BEGIN THE DATA

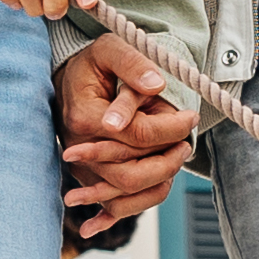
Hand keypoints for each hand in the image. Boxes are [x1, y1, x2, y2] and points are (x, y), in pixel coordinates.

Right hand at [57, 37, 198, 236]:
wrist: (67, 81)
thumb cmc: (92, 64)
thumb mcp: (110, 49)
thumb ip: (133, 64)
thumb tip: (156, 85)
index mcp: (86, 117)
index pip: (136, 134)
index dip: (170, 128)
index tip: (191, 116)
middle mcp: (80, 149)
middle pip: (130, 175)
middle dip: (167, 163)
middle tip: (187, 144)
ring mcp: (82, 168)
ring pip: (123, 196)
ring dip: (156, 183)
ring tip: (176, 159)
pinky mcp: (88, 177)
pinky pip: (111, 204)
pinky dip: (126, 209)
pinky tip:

END THE DATA

## [REQUIRED WORK]
Please output the listing above exactly from its first line through the line with "thumb tip: (156, 85)", both included, and nothing beyond that line. Omit pictures.

## [EXERCISE ANSWER]
Hand keypoints for each hand in the image. Boxes are [x1, y1, x2, y2] and points are (x, y), in pixel coordinates.

Right hand at [57, 37, 198, 236]:
wrist: (67, 81)
thumb cmc: (92, 64)
thumb mcp: (110, 49)
thumb ip: (133, 64)
thumb tip: (156, 85)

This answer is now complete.